TASK STATEMENT: Only lines with the string "assign" are wanted. Pull them out of the data.

Dataset excerpts:
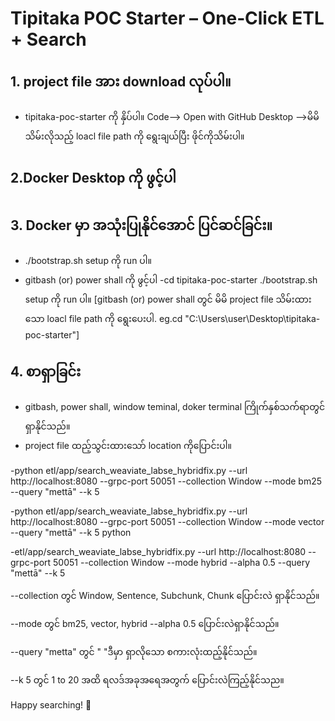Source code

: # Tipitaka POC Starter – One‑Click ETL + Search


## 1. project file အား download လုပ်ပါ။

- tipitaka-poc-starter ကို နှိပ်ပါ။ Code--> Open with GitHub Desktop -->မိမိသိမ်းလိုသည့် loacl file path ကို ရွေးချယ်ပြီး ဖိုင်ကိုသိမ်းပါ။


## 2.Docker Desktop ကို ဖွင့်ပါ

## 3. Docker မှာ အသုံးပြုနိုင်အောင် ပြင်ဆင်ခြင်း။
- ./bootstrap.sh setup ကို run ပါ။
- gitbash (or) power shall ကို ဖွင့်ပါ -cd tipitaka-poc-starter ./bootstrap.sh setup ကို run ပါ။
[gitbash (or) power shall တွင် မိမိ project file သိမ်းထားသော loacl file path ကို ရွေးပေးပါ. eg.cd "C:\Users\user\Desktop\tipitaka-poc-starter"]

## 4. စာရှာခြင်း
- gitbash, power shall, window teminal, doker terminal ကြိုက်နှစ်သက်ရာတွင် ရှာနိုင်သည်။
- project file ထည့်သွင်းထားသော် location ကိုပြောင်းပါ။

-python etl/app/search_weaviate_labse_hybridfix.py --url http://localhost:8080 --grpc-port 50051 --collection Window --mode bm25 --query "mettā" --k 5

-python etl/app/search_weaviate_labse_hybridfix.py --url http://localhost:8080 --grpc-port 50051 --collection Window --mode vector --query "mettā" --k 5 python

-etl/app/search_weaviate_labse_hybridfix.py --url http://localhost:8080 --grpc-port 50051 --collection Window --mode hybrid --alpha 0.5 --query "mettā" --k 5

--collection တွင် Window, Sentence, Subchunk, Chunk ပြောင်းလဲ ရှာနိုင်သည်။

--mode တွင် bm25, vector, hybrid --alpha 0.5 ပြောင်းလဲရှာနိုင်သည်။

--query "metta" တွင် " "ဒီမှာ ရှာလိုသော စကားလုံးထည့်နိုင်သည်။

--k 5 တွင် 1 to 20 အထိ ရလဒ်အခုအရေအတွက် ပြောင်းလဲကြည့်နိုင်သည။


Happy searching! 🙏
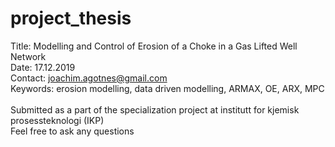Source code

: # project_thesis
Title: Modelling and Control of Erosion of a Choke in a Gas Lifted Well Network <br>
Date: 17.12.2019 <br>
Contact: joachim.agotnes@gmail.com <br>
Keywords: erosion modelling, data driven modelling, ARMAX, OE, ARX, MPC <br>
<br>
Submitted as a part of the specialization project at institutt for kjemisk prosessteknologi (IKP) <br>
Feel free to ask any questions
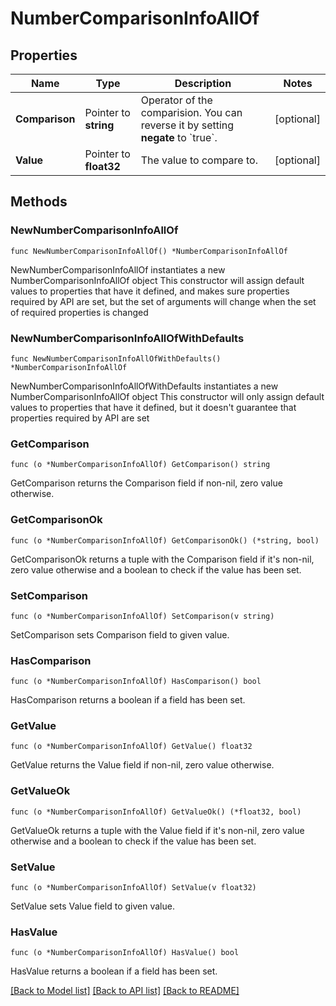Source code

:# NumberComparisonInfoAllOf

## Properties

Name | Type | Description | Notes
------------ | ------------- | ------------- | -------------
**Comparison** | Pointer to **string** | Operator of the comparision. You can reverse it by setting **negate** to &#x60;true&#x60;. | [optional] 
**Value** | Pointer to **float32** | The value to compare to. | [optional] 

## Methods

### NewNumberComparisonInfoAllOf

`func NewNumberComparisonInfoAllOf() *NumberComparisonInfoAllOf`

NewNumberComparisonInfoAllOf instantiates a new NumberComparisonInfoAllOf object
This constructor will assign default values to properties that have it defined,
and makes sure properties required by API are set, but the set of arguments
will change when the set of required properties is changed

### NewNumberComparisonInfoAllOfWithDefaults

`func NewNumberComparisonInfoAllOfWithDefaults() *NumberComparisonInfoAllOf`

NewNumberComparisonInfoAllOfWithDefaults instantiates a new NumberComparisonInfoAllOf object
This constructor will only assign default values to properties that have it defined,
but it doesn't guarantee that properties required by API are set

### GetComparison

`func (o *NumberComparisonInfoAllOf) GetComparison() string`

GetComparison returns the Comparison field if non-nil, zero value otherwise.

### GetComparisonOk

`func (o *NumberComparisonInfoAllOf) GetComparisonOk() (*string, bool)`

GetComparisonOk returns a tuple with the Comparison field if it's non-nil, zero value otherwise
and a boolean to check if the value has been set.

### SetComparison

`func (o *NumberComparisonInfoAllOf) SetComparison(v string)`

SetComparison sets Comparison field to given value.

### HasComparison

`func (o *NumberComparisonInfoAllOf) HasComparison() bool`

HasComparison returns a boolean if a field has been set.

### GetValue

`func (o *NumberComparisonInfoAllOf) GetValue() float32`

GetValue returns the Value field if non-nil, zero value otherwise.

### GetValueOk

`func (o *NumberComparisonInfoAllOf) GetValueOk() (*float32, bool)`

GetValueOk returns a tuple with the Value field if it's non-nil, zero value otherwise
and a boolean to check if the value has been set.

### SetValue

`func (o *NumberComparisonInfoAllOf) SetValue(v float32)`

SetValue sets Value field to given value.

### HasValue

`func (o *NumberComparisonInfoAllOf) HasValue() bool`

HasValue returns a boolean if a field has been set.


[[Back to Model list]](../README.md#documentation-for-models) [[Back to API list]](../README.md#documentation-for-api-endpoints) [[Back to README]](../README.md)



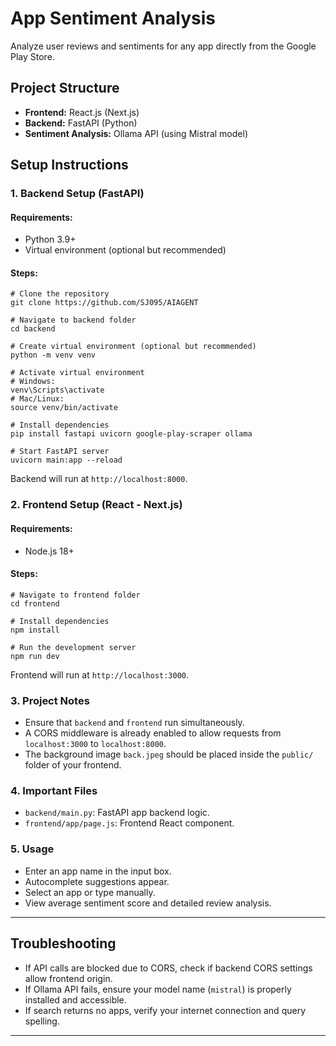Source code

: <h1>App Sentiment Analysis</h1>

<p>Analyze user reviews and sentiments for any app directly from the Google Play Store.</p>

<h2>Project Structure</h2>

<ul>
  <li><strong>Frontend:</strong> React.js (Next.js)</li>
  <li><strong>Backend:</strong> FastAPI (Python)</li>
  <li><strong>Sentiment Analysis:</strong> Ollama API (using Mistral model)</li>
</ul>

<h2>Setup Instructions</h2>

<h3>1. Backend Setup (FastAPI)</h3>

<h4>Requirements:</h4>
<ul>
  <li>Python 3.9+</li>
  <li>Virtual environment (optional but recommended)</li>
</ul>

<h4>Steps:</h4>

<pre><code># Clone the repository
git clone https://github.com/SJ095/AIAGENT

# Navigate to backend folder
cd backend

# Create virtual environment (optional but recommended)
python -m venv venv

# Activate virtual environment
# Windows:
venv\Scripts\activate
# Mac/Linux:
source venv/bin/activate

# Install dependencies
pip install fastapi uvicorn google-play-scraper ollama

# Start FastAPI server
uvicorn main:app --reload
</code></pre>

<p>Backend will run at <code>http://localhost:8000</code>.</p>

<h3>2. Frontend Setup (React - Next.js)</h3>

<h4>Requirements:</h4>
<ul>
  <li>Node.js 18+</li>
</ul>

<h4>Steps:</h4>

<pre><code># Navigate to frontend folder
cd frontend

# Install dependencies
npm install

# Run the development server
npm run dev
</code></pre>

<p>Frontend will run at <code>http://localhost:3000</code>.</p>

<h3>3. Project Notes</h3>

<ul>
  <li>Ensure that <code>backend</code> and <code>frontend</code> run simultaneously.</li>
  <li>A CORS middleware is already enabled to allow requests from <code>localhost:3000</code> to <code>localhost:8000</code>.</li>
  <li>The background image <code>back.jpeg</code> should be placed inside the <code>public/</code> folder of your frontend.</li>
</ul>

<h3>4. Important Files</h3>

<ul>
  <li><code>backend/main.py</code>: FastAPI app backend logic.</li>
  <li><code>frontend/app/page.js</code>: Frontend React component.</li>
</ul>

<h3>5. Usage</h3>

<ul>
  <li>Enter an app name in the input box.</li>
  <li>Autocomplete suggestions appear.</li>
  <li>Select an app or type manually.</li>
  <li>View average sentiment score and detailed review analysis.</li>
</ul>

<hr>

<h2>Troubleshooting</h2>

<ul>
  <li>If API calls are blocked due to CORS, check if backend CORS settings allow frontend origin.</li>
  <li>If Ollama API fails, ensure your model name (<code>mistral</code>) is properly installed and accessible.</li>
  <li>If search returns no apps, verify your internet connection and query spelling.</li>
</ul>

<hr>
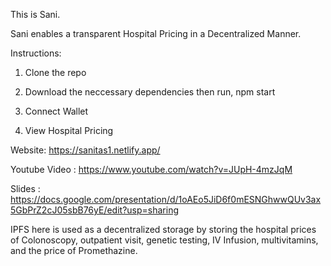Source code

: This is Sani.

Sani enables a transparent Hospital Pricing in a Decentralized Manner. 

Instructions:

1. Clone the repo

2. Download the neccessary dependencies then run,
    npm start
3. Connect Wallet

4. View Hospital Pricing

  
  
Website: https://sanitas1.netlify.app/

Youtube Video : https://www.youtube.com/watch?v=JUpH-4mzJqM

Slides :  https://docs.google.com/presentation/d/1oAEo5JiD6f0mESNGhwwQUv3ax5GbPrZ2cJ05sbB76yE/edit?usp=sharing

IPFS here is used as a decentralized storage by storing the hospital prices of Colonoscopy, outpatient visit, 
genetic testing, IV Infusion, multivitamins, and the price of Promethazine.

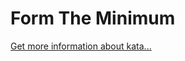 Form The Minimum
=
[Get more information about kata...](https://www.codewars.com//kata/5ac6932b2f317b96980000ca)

* * *

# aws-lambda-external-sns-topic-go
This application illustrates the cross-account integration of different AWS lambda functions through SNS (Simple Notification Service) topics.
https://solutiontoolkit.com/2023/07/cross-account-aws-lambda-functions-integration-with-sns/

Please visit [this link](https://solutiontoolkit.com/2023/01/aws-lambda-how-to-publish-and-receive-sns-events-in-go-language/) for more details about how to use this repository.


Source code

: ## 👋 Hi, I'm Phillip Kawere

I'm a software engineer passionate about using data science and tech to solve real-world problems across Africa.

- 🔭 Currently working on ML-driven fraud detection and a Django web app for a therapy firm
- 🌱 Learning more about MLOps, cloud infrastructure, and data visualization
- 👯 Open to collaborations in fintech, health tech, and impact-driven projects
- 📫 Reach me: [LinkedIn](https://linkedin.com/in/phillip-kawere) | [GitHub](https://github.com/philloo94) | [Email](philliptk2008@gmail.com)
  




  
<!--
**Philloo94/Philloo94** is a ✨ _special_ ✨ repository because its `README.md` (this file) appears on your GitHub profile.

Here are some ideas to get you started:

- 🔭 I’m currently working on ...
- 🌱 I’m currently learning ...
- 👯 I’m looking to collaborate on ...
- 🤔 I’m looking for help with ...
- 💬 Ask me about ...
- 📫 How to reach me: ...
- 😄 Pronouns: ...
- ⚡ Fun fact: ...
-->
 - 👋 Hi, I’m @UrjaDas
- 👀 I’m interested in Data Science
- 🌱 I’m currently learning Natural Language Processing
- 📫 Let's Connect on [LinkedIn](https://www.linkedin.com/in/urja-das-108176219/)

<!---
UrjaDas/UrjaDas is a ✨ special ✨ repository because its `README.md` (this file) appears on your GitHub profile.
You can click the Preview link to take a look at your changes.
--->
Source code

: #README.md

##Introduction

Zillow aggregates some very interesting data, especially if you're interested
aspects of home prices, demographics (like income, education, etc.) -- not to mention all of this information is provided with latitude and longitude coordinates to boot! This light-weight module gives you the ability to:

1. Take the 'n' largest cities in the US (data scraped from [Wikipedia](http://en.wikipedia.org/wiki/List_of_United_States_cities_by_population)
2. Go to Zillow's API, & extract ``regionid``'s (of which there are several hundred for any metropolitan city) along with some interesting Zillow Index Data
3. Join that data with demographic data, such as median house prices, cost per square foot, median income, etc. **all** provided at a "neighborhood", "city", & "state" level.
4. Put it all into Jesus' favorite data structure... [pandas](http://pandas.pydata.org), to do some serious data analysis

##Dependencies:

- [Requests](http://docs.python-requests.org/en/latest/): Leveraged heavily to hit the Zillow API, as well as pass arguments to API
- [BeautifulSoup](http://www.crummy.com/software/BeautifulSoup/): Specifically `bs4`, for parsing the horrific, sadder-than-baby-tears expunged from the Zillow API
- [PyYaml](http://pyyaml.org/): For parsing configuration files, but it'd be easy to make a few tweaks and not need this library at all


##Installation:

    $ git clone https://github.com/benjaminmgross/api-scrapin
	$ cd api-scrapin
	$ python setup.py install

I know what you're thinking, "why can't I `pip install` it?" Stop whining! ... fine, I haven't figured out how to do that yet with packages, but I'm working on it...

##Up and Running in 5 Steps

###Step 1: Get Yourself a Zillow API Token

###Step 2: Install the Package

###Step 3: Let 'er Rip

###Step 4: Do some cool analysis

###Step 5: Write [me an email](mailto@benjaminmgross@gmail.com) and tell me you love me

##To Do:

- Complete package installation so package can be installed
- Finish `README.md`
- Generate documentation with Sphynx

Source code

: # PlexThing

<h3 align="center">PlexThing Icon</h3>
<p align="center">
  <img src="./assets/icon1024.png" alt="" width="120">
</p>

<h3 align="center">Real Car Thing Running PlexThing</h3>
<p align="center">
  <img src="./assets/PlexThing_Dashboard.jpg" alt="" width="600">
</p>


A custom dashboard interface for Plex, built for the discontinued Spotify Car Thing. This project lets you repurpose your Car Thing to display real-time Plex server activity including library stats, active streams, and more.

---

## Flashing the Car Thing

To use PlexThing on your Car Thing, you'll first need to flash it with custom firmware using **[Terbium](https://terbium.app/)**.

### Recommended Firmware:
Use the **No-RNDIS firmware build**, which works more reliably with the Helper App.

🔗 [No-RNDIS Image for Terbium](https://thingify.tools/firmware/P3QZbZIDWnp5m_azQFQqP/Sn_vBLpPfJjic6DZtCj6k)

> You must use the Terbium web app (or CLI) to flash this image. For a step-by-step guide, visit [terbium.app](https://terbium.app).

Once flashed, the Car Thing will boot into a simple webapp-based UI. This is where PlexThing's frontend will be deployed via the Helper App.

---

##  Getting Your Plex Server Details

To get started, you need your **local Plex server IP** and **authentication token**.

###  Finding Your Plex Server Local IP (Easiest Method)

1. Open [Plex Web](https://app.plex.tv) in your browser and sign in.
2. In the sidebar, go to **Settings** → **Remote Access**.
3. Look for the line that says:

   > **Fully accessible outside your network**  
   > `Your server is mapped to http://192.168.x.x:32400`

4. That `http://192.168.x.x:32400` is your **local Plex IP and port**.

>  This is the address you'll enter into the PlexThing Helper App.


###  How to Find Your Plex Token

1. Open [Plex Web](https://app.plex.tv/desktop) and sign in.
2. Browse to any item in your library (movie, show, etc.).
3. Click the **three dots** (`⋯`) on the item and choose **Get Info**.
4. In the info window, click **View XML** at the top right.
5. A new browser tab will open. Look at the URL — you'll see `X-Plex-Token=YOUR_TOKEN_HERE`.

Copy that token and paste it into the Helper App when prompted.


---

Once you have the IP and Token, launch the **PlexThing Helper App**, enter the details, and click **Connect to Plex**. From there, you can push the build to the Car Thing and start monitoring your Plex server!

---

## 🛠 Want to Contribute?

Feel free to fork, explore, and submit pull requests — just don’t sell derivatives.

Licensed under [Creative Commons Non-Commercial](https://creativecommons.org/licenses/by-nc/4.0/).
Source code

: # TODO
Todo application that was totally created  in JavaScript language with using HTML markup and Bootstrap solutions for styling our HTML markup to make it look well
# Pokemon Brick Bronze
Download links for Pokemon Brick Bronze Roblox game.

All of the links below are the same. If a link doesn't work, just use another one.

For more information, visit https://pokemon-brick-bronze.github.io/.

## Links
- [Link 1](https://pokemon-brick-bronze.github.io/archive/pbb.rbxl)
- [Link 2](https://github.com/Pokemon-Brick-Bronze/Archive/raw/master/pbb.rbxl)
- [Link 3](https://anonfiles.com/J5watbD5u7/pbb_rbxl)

FINISHED TASK:
This constructor will assign default values to properties that have it defined,
This constructor will only assign default values to properties that have it defined,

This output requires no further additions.